_Task item:_ Pictures excluded, return every entry exactly, please.

_Dataset:_
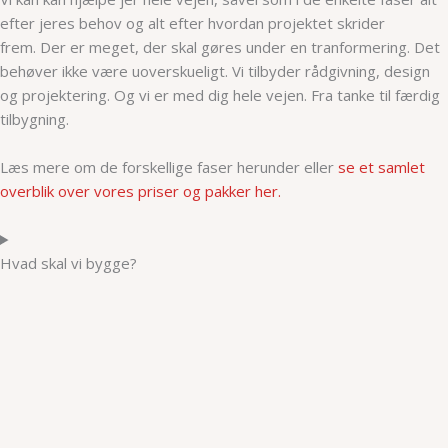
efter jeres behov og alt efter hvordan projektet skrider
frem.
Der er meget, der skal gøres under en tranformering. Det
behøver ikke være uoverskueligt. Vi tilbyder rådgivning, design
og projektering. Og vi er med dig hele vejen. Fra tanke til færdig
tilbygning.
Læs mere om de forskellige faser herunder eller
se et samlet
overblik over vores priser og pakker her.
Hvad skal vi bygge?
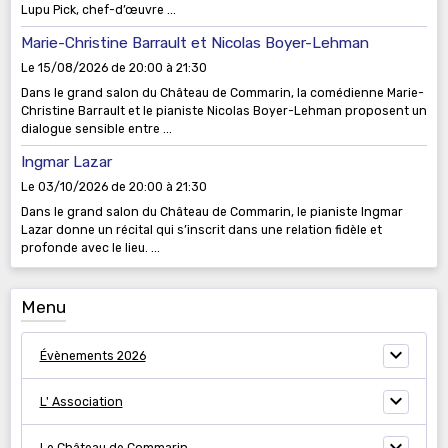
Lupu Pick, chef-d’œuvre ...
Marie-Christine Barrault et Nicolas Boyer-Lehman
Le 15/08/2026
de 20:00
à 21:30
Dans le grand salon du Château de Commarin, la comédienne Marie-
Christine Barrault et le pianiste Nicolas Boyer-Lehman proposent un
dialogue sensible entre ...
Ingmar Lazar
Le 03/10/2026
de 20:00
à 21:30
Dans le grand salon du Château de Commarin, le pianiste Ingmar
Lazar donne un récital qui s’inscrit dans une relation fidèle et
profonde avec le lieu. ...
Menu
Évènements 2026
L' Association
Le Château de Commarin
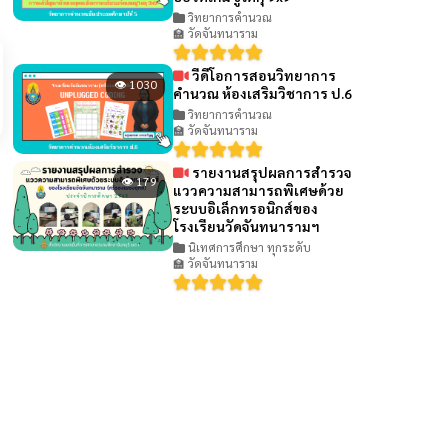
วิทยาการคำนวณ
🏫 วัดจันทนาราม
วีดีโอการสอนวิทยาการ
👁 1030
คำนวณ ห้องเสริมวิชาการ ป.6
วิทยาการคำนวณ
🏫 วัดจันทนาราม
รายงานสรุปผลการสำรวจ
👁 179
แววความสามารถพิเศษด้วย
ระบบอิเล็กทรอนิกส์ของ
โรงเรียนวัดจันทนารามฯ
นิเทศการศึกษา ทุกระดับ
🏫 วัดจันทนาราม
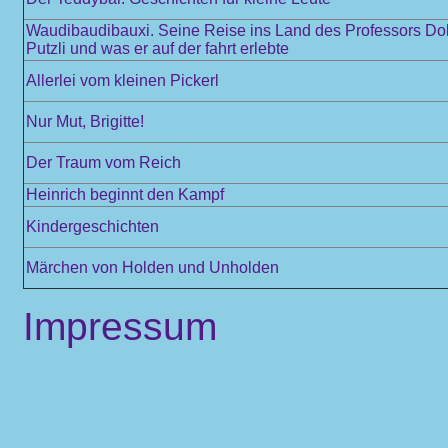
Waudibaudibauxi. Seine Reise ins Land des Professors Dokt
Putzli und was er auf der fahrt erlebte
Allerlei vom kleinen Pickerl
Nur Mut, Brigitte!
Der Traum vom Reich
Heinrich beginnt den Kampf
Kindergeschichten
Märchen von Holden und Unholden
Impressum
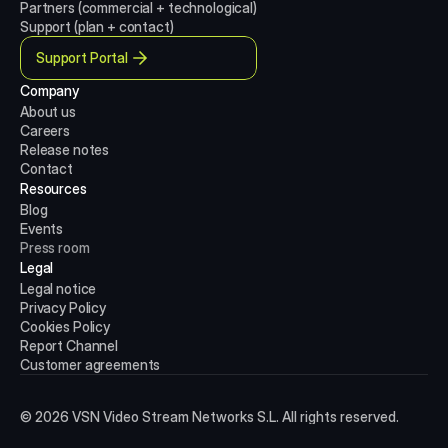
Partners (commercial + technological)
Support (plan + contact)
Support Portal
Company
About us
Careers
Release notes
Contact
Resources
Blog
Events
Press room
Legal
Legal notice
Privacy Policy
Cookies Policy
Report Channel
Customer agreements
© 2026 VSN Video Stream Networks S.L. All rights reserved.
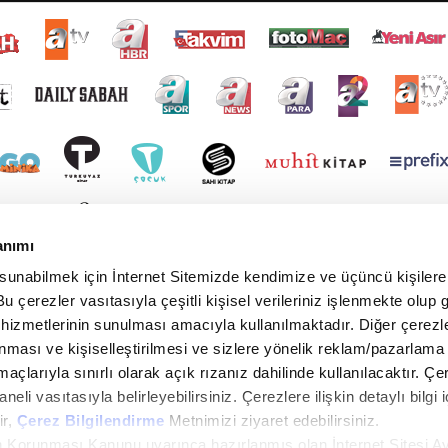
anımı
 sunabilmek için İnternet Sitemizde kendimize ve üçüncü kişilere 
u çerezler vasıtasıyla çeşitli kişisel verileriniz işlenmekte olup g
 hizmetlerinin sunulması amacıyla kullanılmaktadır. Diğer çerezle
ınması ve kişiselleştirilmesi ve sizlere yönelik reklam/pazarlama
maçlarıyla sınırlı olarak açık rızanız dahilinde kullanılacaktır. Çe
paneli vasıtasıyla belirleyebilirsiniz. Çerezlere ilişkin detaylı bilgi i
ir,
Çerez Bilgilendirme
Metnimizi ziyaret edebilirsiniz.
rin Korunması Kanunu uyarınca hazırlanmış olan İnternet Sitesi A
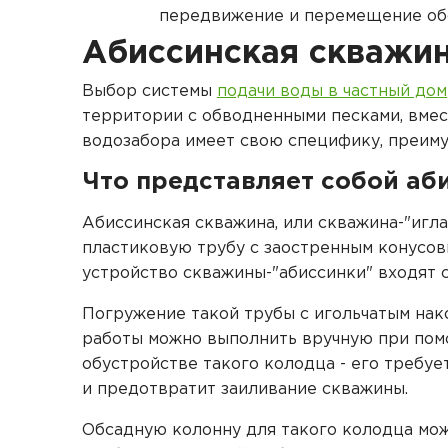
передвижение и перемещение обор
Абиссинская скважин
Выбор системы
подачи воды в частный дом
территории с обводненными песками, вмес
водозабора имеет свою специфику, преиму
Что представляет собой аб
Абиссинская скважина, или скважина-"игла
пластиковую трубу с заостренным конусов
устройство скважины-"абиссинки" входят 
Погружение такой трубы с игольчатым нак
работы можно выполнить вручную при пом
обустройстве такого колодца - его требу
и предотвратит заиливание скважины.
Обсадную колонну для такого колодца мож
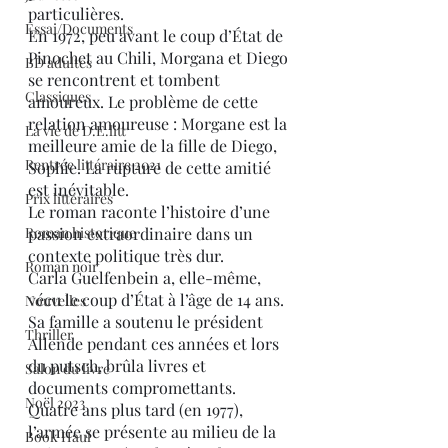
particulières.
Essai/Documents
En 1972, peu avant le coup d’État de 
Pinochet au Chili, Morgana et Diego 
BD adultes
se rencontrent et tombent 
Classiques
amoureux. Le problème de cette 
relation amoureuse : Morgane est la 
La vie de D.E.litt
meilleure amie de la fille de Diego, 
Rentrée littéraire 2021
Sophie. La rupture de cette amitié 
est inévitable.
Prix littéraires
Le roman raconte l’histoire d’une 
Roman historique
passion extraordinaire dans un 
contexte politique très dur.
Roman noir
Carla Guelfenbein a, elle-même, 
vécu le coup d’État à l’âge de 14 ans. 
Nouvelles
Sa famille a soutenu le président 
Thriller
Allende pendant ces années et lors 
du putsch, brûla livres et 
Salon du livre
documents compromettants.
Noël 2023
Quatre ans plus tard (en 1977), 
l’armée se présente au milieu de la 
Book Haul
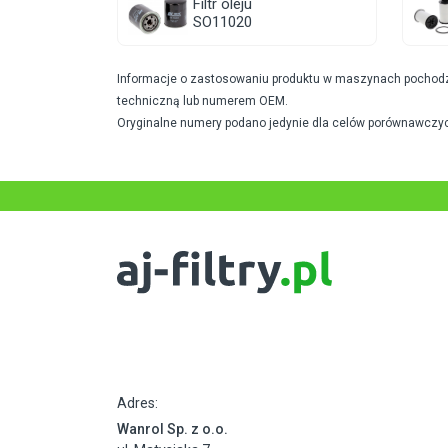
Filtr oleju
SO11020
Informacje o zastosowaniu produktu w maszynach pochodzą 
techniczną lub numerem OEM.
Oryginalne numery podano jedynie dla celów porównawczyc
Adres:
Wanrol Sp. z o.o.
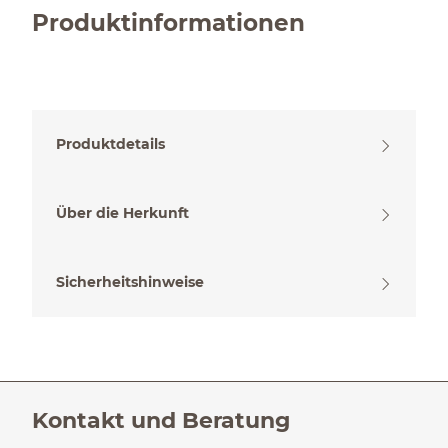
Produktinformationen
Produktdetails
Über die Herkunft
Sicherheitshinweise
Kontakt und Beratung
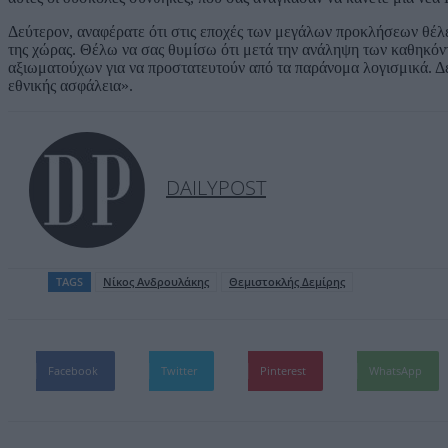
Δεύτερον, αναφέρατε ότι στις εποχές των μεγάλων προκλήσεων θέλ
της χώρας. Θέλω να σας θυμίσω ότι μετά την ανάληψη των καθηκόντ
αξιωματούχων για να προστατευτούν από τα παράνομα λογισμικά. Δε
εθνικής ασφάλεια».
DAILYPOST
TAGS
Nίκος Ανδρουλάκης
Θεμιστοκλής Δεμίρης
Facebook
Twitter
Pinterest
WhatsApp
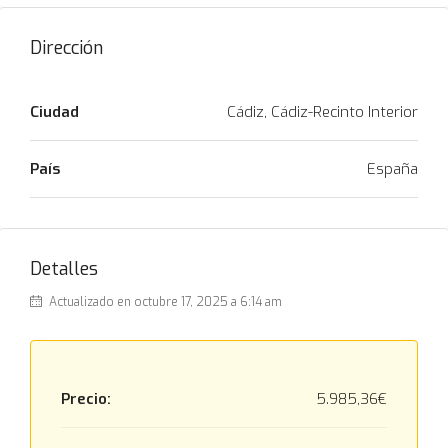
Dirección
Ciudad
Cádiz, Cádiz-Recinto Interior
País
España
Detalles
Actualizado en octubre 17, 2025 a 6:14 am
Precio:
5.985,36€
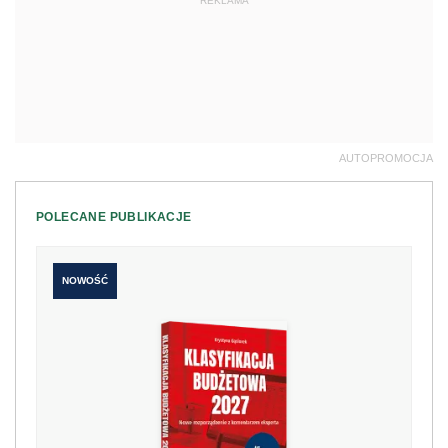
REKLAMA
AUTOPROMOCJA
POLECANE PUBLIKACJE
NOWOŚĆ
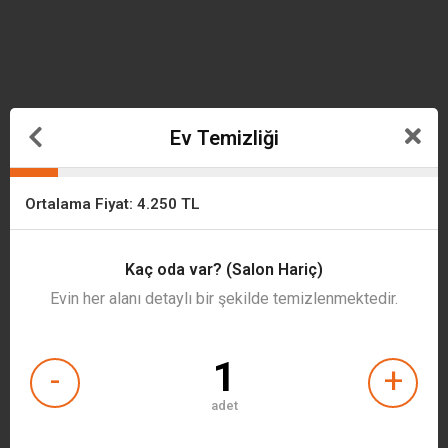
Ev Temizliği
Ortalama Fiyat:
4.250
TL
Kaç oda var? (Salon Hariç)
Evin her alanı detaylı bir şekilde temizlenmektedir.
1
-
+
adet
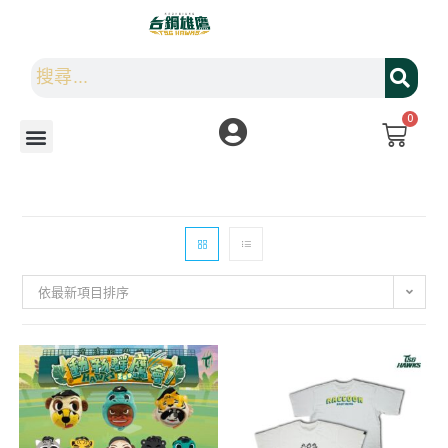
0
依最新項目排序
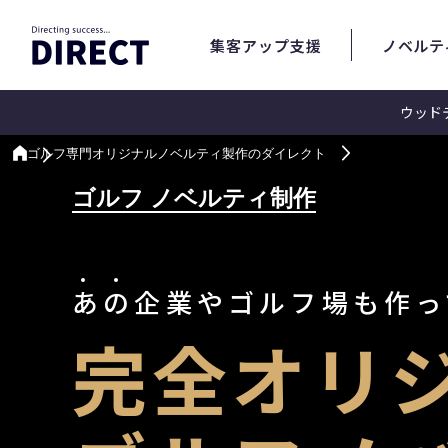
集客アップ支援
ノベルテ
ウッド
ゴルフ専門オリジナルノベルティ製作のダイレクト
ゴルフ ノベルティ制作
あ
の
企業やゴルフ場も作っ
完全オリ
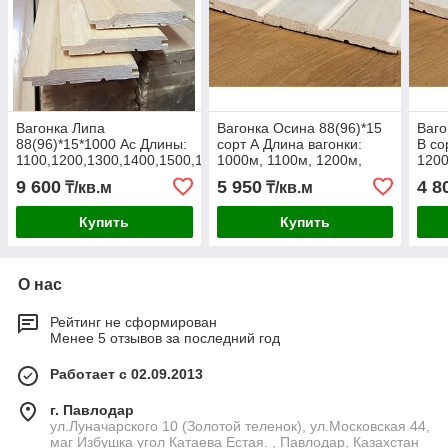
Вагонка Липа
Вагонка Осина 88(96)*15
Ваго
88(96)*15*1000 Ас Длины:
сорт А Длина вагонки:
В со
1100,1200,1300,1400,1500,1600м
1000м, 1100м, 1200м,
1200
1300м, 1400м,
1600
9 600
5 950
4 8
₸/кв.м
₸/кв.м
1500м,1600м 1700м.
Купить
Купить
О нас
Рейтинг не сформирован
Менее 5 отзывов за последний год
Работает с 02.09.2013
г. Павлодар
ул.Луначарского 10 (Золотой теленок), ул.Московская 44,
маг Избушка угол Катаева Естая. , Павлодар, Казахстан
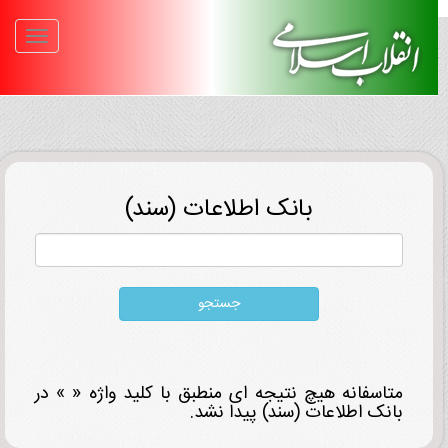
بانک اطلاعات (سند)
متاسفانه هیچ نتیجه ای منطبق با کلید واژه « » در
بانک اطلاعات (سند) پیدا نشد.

_Task answer:_
efter jeres behov og alt efter hvordan projektet skrider
frem.
Der er meget, der skal gøres under en tranformering. Det
behøver ikke være uoverskueligt. Vi tilbyder rådgivning, design
og projektering. Og vi er med dig hele vejen. Fra tanke til færdig
tilbygning.
Læs mere om de forskellige faser herunder eller
se et samlet
overblik over vores priser og pakker her.
Hvad skal vi bygge?
Lupu Pick, chef-d’œuvre ...
Marie-Christine Barrault et Nicolas Boyer-Lehman
Le 15/08/2026
de 20:00
à 21:30
Dans le grand salon du Château de Commarin, la comédienne Marie-
Christine Barrault et le pianiste Nicolas Boyer-Lehman proposent un
dialogue sensible entre ...
Ingmar Lazar
Le 03/10/2026
de 20:00
à 21:30
Dans le grand salon du Château de Commarin, le pianiste Ingmar
Lazar donne un récital qui s’inscrit dans une relation fidèle et
profonde avec le lieu. ...
Menu
Évènements 2026
L' Association
Le Château de Commarin
วิทยาการคำนวณ
🏫 วัดจันทนาราม
วีดีโอการสอนวิทยาการ
👁 1030
คำนวณ ห้องเสริมวิชาการ ป.6
วิทยาการคำนวณ
🏫 วัดจันทนาราม
รายงานสรุปผลการสำรวจ
👁 179
แววความสามารถพิเศษด้วย
ระบบอิเล็กทรอนิกส์ของ
โรงเรียนวัดจันทนารามฯ
นิเทศการศึกษา ทุกระดับ
🏫 วัดจันทนาราม
Waudibaudibauxi. Seine Reise ins Land des Professors Dokt
Putzli und was er auf der fahrt erlebte
Allerlei vom kleinen Pickerl
Nur Mut, Brigitte!
Der Traum vom Reich
Heinrich beginnt den Kampf
Kindergeschichten
Märchen von Holden und Unholden
Impressum
Partners (commercial + technological)
Support (plan + contact)
Support Portal
Company
About us
Careers
Release notes
Contact
Resources
Blog
Events
Press room
Legal
Legal notice
Privacy Policy
Cookies Policy
Report Channel
Customer agreements
© 2026 VSN Video Stream Networks S.L. All rights reserved.
anımı
 sunabilmek için İnternet Sitemizde kendimize ve üçüncü kişilere 
u çerezler vasıtasıyla çeşitli kişisel verileriniz işlenmekte olup g
 hizmetlerinin sunulması amacıyla kullanılmaktadır. Diğer çerezle
ınması ve kişiselleştirilmesi ve sizlere yönelik reklam/pazarlama
maçlarıyla sınırlı olarak açık rızanız dahilinde kullanılacaktır. Çe
paneli vasıtasıyla belirleyebilirsiniz. Çerezlere ilişkin detaylı bilgi i
ir,
Çerez Bilgilendirme
Metnimizi ziyaret edebilirsiniz.
rin Korunması Kanunu uyarınca hazırlanmış olan İnternet Sitesi A
передвижение и перемещение обор
Абиссинская скважин
Выбор системы
подачи воды в частный дом
территории с обводненными песками, вмес
водозабора имеет свою специфику, преиму
Что представляет собой аб
Абиссинская скважина, или скважина-"игла
пластиковую трубу с заостренным конусов
устройство скважины-"абиссинки" входят 
Погружение такой трубы с игольчатым нак
работы можно выполнить вручную при пом
обустройстве такого колодца - его требу
и предотвратит заиливание скважины.
Обсадную колонну для такого колодца мож
particulières.
Essai/Documents
En 1972, peu avant le coup d’État de 
Pinochet au Chili, Morgana et Diego 
BD adultes
se rencontrent et tombent 
Classiques
amoureux. Le problème de cette 
relation amoureuse : Morgane est la 
La vie de D.E.litt
meilleure amie de la fille de Diego, 
Rentrée littéraire 2021
Sophie. La rupture de cette amitié 
est inévitable.
Prix littéraires
Le roman raconte l’histoire d’une 
Roman historique
passion extraordinaire dans un 
contexte politique très dur.
Roman noir
Carla Guelfenbein a, elle-même, 
vécu le coup d’État à l’âge de 14 ans. 
Nouvelles
Sa famille a soutenu le président 
Thriller
Allende pendant ces années et lors 
du putsch, brûla livres et 
Salon du livre
documents compromettants.
Noël 2023
Quatre ans plus tard (en 1977), 
l’armée se présente au milieu de la 
Book Haul
Filtr oleju
SO11020
Informacje o zastosowaniu produktu w maszynach pochodzą 
techniczną lub numerem OEM.
Oryginalne numery podano jedynie dla celów porównawczyc
Adres:
Wanrol Sp. z o.o.
Produktinformationen
Produktdetails
Über die Herkunft
Sicherheitshinweise
Kontakt und Beratung
Δεύτερον, αναφέρατε ότι στις εποχές των μεγάλων προκλήσεων θέλ
της χώρας. Θέλω να σας θυμίσω ότι μετά την ανάληψη των καθηκόντ
αξιωματούχων για να προστατευτούν από τα παράνομα λογισμικά. Δε
εθνικής ασφάλεια».
DAILYPOST
TAGS
Nίκος Ανδρουλάκης
Θεμιστοκλής Δεμίρης
Facebook
Twitter
Pinterest
WhatsApp
Dirección
Ciudad
Cádiz, Cádiz-Recinto Interior
País
España
Detalles
Actualizado en octubre 17, 2025 a 6:14 am
Precio:
5.985,36€
REKLAMA
AUTOPROMOCJA
POLECANE PUBLIKACJE
NOWOŚĆ
Ev Temizliği
Ortalama Fiyat:
4.250
TL
Kaç oda var? (Salon Hariç)
Evin her alanı detaylı bir şekilde temizlenmektedir.
1
-
+
adet
0
依最新項目排序
集客アップ支援
ノベルテ
ウッド
ゴルフ専門オリジナルノベルティ製作のダイレクト
ゴルフ ノベルティ制作
あ
の
企業やゴルフ場も作っ
完全オリ
Вагонка Липа
Вагонка Осина 88(96)*15
Ваго
88(96)*15*1000 Ас Длины:
сорт А Длина вагонки:
В со
1100,1200,1300,1400,1500,1600м
1000м, 1100м, 1200м,
1200
1300м, 1400м,
1600
9 600
5 950
4 8
₸/кв.м
₸/кв.м
1500м,1600м 1700м.
Купить
Купить
О нас
Рейтинг не сформирован
Менее 5 отзывов за последний год
Работает с 02.09.2013
г. Павлодар
ул.Луначарского 10 (Золотой теленок), ул.Московская 44,
маг Избушка угол Катаева Естая. , Павлодар, Казахстан
بانک اطلاعات (سند)
متاسفانه هیچ نتیجه ای منطبق با کلید واژه « » در
بانک اطلاعات (سند) پیدا نشد.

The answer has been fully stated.